Source extract.
Protein Kinase C Mediates Repair of Mitochondrial and Transport Functions after Toxicant-Induced Injury in Renal Cells

Abstract

Previously, we have shown that renal proximal tubular cells (RPTCs) recover physiological functions after injury induced by the oxidant tert-butylhydroperoxide (TBHP), but not by the nephrotoxic cysteine conjugate dichlorovinyl-l-cysteine (DCVC). This study examined the role of protein kinase C (PKC) in the repair of RPTC functions after sublethal injury produced by these toxicants. Total PKC activity decreased 65 and 86% after TBHP and DCVC exposures, respectively, and recovered in TBHP-injured but not in DCVC-injured RPTCs. Mitochondrial function, active Na+ transport, and Na+-dependent glucose uptake decreased after toxicant exposure and recovered in TBHP- but not in DCVC-injured RPTCs. PKC inhibition decreased the repair of RPTC functions after TBHP injury. PKC activation promoted recovery of mitochondrial function and active Na+ transport in TBHP- and DCVC-injured RPTCs but had no effect on recovery of Na+-dependent glucose uptake. We conclude that in RPTCs, 1) total PKC activity decreases after TBHP and DCVC injury and recovers after TBHP but not after DCVC exposure, 2) recovery of PKC activity precedes the return of physiological functions after oxidant injury, 3) PKC inhibition decreases recovery of physiological functions, and 4) PKC activation promotes recovery of mitochondrial function and active Na+ transport but not Na+-dependent glucose uptake. These results suggest that the repair of renal functions is mediated through PKC-dependent mechanisms and that cysteine conjugates may inhibit renal repair, in part, through inhibition of PKC signaling.

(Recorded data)
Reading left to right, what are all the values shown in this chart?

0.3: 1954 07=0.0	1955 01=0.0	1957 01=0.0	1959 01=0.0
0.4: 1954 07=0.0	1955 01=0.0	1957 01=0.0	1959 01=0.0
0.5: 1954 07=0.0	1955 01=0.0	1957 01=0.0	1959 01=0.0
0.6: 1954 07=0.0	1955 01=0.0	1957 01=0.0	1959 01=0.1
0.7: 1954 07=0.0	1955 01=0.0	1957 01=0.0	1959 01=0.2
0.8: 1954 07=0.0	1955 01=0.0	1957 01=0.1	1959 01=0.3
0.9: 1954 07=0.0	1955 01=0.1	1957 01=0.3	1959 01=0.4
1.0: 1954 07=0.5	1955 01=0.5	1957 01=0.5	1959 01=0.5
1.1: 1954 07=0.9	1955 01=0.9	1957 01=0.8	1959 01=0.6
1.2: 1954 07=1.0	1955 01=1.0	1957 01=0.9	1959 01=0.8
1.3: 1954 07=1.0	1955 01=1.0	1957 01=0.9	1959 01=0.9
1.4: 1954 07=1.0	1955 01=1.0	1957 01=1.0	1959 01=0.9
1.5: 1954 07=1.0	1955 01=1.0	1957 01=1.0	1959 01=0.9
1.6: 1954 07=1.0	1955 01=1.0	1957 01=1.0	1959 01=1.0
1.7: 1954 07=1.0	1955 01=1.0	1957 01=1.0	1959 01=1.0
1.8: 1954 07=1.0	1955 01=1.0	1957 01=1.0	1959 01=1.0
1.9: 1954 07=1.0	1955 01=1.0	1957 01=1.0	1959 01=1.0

Work to complete.
Answer these questions from the protein kinase C abstract:
1. By what percentage did total PKC activity decrease after DCVC exposure?
2. What kind of agent does the abstract call TBHP?
3. Which function did PKC activation fail to help recover?
The records come from a different source than the protein kinase C abstract.

Solution for this problem.
1. 86%
2. An oxidant
3. Na+-dependent glucose uptake